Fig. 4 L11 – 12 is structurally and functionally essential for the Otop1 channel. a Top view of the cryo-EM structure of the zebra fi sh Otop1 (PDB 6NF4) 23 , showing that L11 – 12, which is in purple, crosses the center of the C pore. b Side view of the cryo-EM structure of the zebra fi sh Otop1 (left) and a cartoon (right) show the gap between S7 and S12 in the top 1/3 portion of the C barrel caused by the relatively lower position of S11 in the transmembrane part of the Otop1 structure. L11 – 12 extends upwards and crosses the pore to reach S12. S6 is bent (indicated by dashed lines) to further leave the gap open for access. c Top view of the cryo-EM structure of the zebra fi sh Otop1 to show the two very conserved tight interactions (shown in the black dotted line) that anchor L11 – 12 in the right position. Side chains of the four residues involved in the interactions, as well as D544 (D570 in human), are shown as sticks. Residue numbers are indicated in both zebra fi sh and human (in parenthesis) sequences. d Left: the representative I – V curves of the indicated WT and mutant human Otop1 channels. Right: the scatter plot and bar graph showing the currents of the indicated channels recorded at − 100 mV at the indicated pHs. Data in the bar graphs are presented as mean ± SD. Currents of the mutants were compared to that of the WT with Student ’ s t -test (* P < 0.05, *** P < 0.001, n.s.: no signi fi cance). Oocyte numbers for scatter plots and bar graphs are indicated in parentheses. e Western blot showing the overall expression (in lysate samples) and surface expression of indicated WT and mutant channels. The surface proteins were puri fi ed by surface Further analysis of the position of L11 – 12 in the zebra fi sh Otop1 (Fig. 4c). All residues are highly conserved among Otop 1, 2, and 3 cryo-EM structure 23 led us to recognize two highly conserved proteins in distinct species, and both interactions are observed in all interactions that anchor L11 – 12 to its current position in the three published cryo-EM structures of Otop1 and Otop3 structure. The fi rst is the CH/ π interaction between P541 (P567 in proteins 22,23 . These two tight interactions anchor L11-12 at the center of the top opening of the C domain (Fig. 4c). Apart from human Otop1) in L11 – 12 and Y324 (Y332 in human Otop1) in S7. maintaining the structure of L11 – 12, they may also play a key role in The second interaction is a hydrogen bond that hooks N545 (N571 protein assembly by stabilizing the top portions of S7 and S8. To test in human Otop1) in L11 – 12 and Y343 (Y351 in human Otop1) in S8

* * *

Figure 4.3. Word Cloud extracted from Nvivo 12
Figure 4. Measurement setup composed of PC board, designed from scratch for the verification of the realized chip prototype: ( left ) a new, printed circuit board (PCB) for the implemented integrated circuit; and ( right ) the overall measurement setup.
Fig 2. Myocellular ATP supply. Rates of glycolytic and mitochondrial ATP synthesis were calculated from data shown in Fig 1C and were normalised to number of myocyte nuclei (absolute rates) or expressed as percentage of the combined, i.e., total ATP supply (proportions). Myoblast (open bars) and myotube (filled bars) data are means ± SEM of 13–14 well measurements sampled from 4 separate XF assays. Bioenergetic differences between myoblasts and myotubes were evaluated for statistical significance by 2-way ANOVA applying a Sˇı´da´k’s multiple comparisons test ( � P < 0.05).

DIRECTIONS FOR THIS TASK
All lines above from the one with "Figure 4. Measurement" to the one with "Fig 2. Myocellular", inclusive, should be copied exactly, and no other lines.

EXERCISE OUTPUT
Figure 4. Measurement setup composed of PC board, designed from scratch for the verification of the realized chip prototype: ( left ) a new, printed circuit board (PCB) for the implemented integrated circuit; and ( right ) the overall measurement setup.
Fig 2. Myocellular ATP supply. Rates of glycolytic and mitochondrial ATP synthesis were calculated from data shown in Fig 1C and were normalised to number of myocyte nuclei (absolute rates) or expressed as percentage of the combined, i.e., total ATP supply (proportions). Myoblast (open bars) and myotube (filled bars) data are means ± SEM of 13–14 well measurements sampled from 4 separate XF assays. Bioenergetic differences between myoblasts and myotubes were evaluated for statistical significance by 2-way ANOVA applying a Sˇı´da´k’s multiple comparisons test ( � P < 0.05).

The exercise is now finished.